Cumhuriyetçi Senatör Lindsay Graham ve bir kaç Cumhuriyetçi Senatörün, ABD Başkanı Sayın Trump diye başlayan ve devamında “DAEŞ ile mücadele eden Kürt müttefiklerimizi yarı yolda bırakmanın ne kadar sıkıntılı olabileceği ve bölgede buna dayalı yeni sorunların oluşacağını ve bölgeyi İran ve Rusya’nın kucağına itileceği” konusunda endişelerini dile getiren imzalı bir mektubu kamuoyuyla paylaştılar.

Trump, konuyla alakalı yaptığı açıklamalara verilen tepkileri pek de ciddiye almıyor. Eğer ikna edilemez ise, Trump verdiği kararın arkasında duracaktır.

Aslında Trump’ın başkanlık yarışındaki en önemli söylemlerinden biri de, “şayet başkan seçilirsem OrtaDoğu’dan tüm askerlerimizi eve geri getirmek olacak”...

Trump’a göre, bölgede bulunmanın hiç bir avantajı yok. Aksine kullanamadıkları kaynaklar ve yaşanan askeri kayıplar (yaralanmalar, ölümler) ve bir türlü hesabı verilemeyen Trilyon dolarların heba edilmesi, Başkan Trump’ın çekiliyoruz açıklamasında ki en büyük motivasyonu...

Hatırlanacağı üzere, Donald Trump, Başkanlık adaylığını açıkladıktan hemen sonra yaptığı bir konuşmasında “6 Trilyon dolarlık bir kayıp var, ben bu paranın sadece 2 buçuk Trilyon doları ile Amerika’yı baştan başa yeniden inşa edebilirim.
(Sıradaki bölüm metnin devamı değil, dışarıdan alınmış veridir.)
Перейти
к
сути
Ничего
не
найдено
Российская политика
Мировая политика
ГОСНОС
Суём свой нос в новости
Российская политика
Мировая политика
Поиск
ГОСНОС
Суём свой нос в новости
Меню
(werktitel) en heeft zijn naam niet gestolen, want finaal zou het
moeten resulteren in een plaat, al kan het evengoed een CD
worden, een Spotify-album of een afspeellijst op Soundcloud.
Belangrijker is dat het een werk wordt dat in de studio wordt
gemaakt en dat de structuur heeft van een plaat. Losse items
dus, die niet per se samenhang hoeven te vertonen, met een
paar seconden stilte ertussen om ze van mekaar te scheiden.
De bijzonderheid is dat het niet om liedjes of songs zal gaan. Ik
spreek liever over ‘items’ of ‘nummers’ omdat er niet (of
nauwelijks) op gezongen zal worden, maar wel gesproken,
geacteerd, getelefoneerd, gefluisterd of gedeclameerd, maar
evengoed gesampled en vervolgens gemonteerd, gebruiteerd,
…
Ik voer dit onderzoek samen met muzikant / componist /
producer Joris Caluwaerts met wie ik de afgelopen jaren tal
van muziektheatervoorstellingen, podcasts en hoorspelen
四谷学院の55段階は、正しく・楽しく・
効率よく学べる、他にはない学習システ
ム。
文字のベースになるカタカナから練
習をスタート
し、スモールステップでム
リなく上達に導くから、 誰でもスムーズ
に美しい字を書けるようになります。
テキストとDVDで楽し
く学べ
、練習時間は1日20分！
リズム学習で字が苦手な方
Bu para nerede ve nerede harcadınız” diye Başkanlık seçim kampanyasında çok sık kullandığı bir argümandı.

Aslında Başkan Trump argümanında çok da haksız sayılmazdı. Çünkü Amerikan halkından toplanan vergiler, 11 Eylül hadisesinden hemen sonra, 2003 yılından itibaren alınan bir kararla Afganistan ve Irak’a yaptıkları askeri operasyonlarda kullanıldığı, kullanılan 6 Trilyon doların heba olduğu, Irak ve Afganistan operasyonlarının sonucunun bir hiç olduğu, daha doğrusu ABD’ye ve en önemlisi halkına bu harcamaların bir dönüşü olmadığı gerçeğini, Trump çok yerinde kullandı ve Başkan seçilmesinde bu hadise büyük rol oynadı.
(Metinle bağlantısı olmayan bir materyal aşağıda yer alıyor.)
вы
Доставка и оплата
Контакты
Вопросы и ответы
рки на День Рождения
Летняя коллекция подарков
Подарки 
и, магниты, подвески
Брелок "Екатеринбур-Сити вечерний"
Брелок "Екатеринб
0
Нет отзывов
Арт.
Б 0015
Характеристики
Aslında Trump’ın bölgeden çıkmak istemesinin diğer bir nedeni ise Türk Devletinin bölgede diplomasi atağı. Özellikle Başkan Recep Tayyip Erdoğan’ın son yaptığı “Fırat’ın Doğusuna her an harekat başlatabiliriz” söylemi ve hamlesi, ABD’nin artık bölgede işinin kalmadığının işaret fişeğiydi...

Sonuç,

Savaş taktiği, diplomasi, manevra, strateji ve satranç hamleleriyle adeta tüm düzeni ve kurulmuş planları alt üst ettik. Türk milleti ve devleti kendisine yakışır biçimde bölgemizde tarih yazıyor.

Türk devletinin cesaretini, çıkarları ve diplomasinin gereği her devlet ile masaya oturulabileceğini, devlet ve millet kavramlarının kişisel çıkarların üstünde olduğunu tüm dünyaya ders verir nitelikte ustaca öğretiyor.

Rusya ve İran ile kurduğu blok, Arjantin’den Çin’e uzanan diplomasi atağı, uluslararası arenada ABD ile yaşanan ve her argümanında ABD’ye karşı haklılığını ispatlayan Türk Devleti, dünyaya adeta diplomasinin nasıl yapılacağının dersini veriyor.